Magritte revient vers les impressionnistes tant détestés par Breton. Il se réapproprie les couleurs, cherche sans cesse. Il est de plus en plus connu et on commence à collectionner ses tableaux. Pour vivre Matisse fait encore beaucoup de portraits, mais il finit par accepter l’offre de celui qui veut lui ouvrir l’Amérique. Ironique non pour un ancien de Parti Communiste ? Cela marche, les portes de l’Amérique s’ouvrent et Magritte va désormais travailler presque que sur commande. Les surréalistes n’auront pas réussi à faire la révolution qu’ils souhaitaient, ils ne leur restent plus qu’à rire de ce monde. Magritte invente son petit personnage au chapeau melon, qui est le symbole du fonctionnaire belge. Des formes reviennent sans cesse dans ses tableaux ; le grelot, les nuages. Il fait des séries et des variations sur différents thèmes. La visite se clôt sur un magnifique tableau L’empire des lumières. Il en a fait 17 mais celui qui est exposé ici est sans aucun doute le plus beau. Sa construction est parfaite. L’œil plonge d’abord dans l’étang, puis on remonte sur le réverbère, qui a un halo bien plus grand que ce qu’il y aurait naturellement. On est attiré par la lumière chaude des intérieurs, puis le regard montre le long de l’arbre pour arriver dans un ciel bleu parsemé de nuages. On pourrait rester là des heures.

Balade dans la ville, pour ensuite se diriger vers le Théâtre National pour voir Cendrillon de Joël Pommerat. J’avais déjà vu ce spectacle l’an passé à l’Odéon et j’adore cet auteur/metteur en scène, c’est donc avec joie que je revoyais ce spectacle. Pommerat a l’habitude de travailler sur les contes et de les réécrire d’une plume pleine de poésie mais sans complaisance avec le monde. Il donne à voir avec facilité les différentes grilles de lecture d’un conte, sans en dénaturer l’histoire.

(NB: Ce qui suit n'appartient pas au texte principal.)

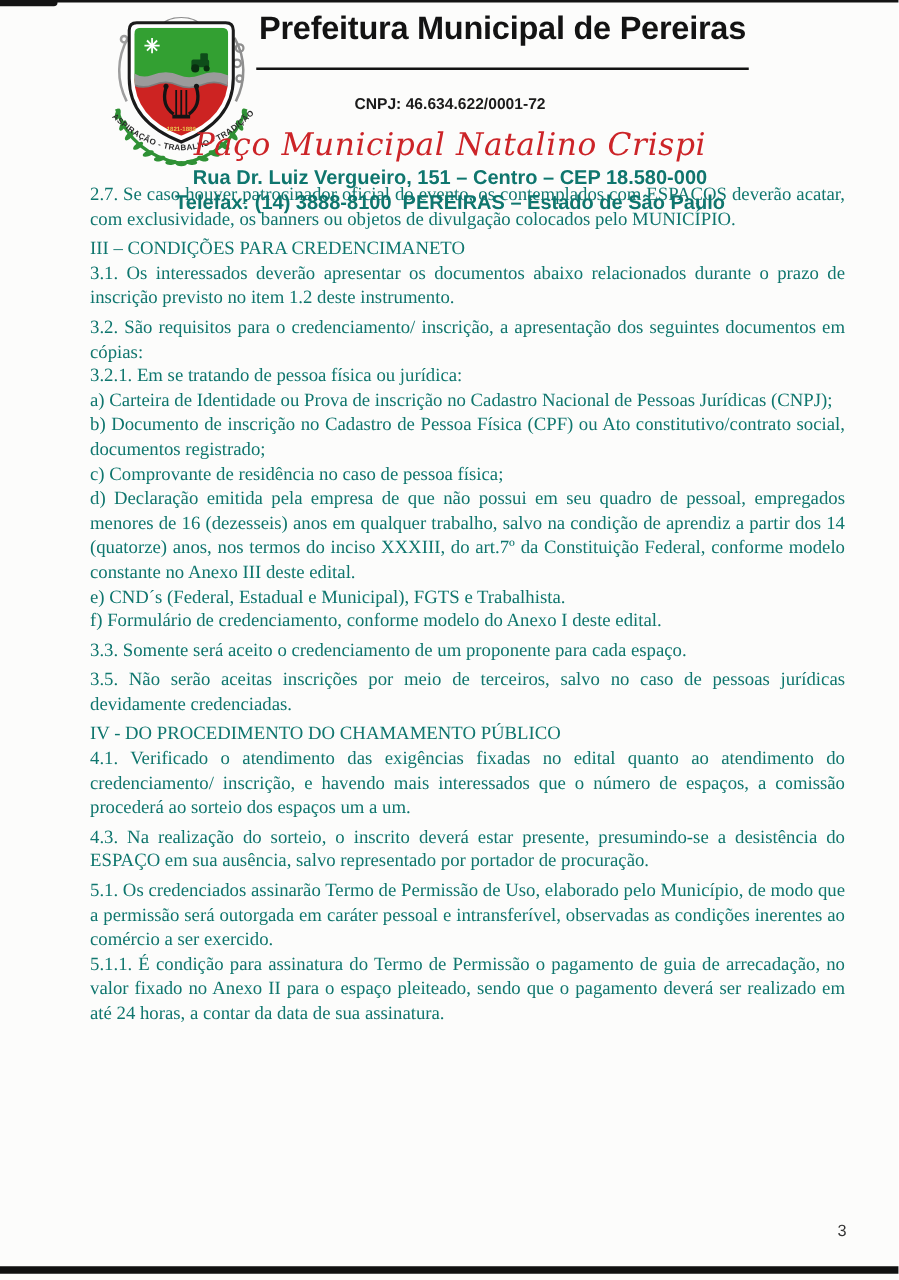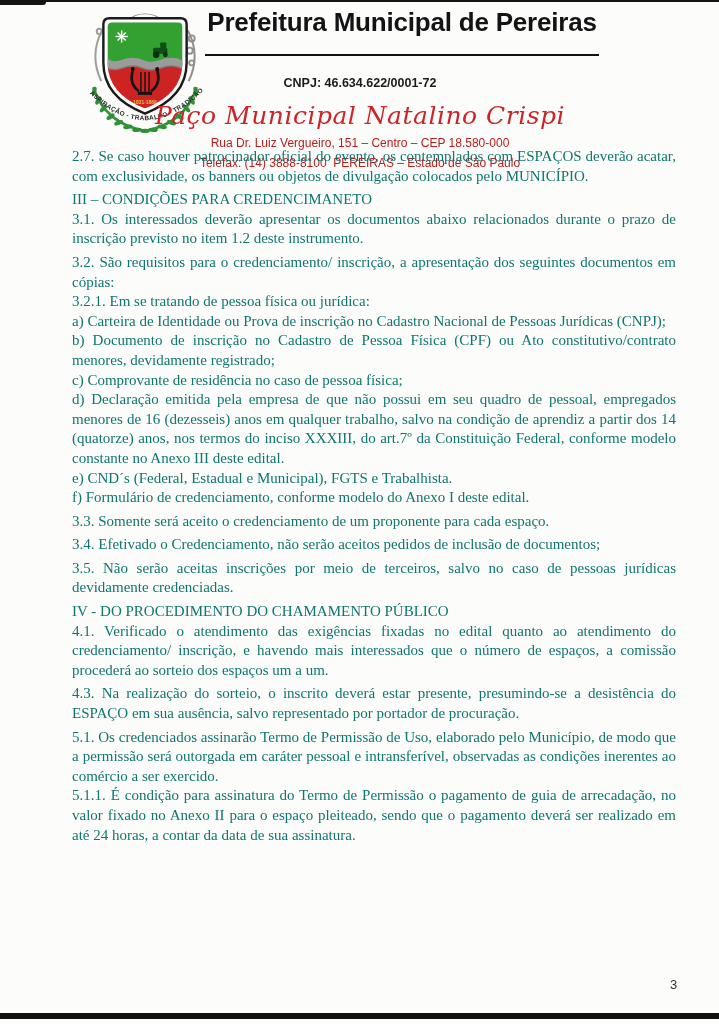"Rua Dr. Luiz Vergueiro, 151" .addr { color: #b91c1c -> #0f766e; font-size: 12px -> 16px; font-weight: normal -> bold }
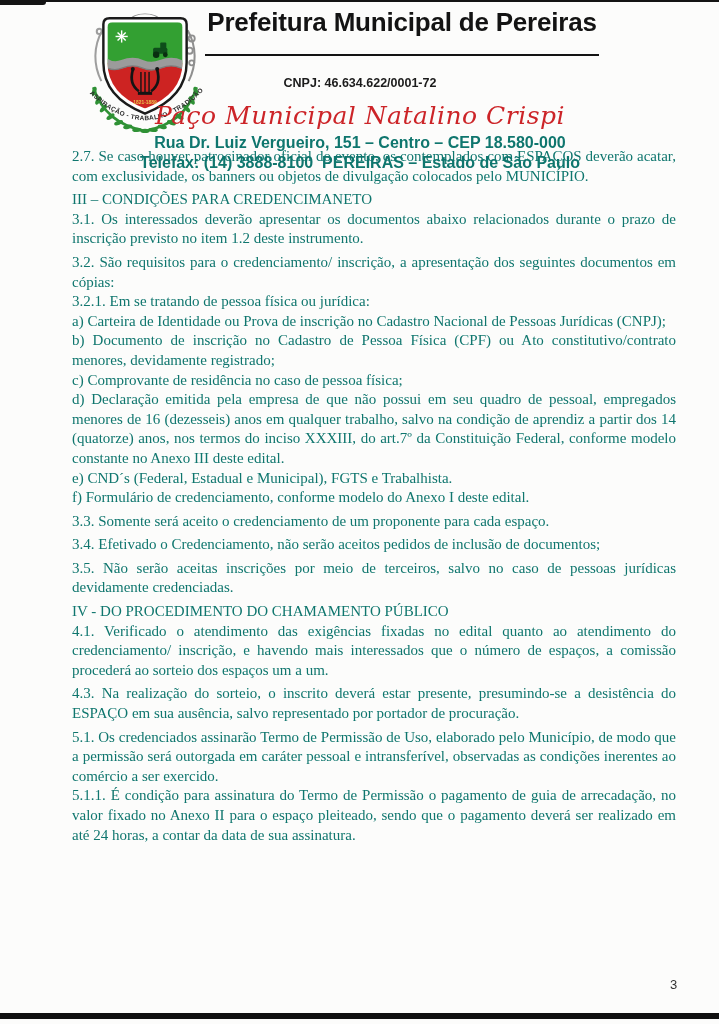"b) Documento de inscrição no" p.para { text: menores, devidamente -> social, documentos }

La mise en scène de Pommerat est comme à son habitude fabuleuse. Cela commence avec un homme au centre de la pièce. Au mur, des nuages qui défilent et des mots qui apparaissent. « Imagination, lointain, histoire, rêve », la narratrice évoque ces mots qui forment d’emblée le champ lexical du conte et nous abreuvent de tout un imaginaire. On replonge dans l’enfance qu’elle soit cauchemardesque ou enchanteresse. De nouveau chez Pommerat, on met du temps à avoir le nom de l’héroïne car le spectateur la connaît déjà. Sandra, Cendrier, Cendrillon, qu’importe. Elle a mal compris les derniers mots de sa mère mourrante et se jure de penser à elle à chaque instant. Plongé dans le ménage, et dans le souvenir de sa mère, elle n’a pas le temps de considérer sa condition. Les décors sont superbes. Tantôt la maison de verre, tantôt la cave de Cendrillon, les murs se transforment avec une certaine magie si bien que le spectateur ne sait pas comment il se forme.

L’intelligence de Pommerat transforme l’histoire en une leçon de vie. Se détacher de ses parents une fois qu’ils sont morts pour s’occuper de soi, ne pas laisser sa vie filer et regarder autour de soi, s’affirmer face aux prédateurs de la vie. Cendrillon évolue dans ce monde avec seule sa mère en tête, si bien que quand le bonne fée vient, elle l’envoie balader car elle trouble ses pensées. Les scènes avec la fée sont à mourir de rire. Cette grande folle totalement loufoque évoque les premières fois, dont ne devrait pas être blasée Cendrillon. Les lumières sont magiques, on est vraiment en plein rêve. On vit un grand moment de théâtre, que ce soit du point de la mise en scène, du texte ou de la scénographie. Magique…

Texte et mise en scène : Joël Pommerat | Scénographie et lumière : Eric Soyer | Assistant lumière : Gwendal Malard | Costumes : Isabelle Deffin | Son : François Leymarie | Vidéo : Renaud Rubiano | Musique originale : Antonin Leymarie | Interprétation : Alfredo Cañavate, Noémie Carcaud, Caroline Donnelly, Catherine Mestoussis, Deborah Rouach et Marcella Carrara : La voix du narrateur, Nicolas Nore (le narrateur), 

Fin de soirée au restaurant, JoPrincesse V*** et E*** m’ont gâtée. J’ai hâte de prendre le temps de regarder le nouveau DVD qui trône dans ma bibliothèque, La danse au travail. Merci encore à ces trois gentilles fées.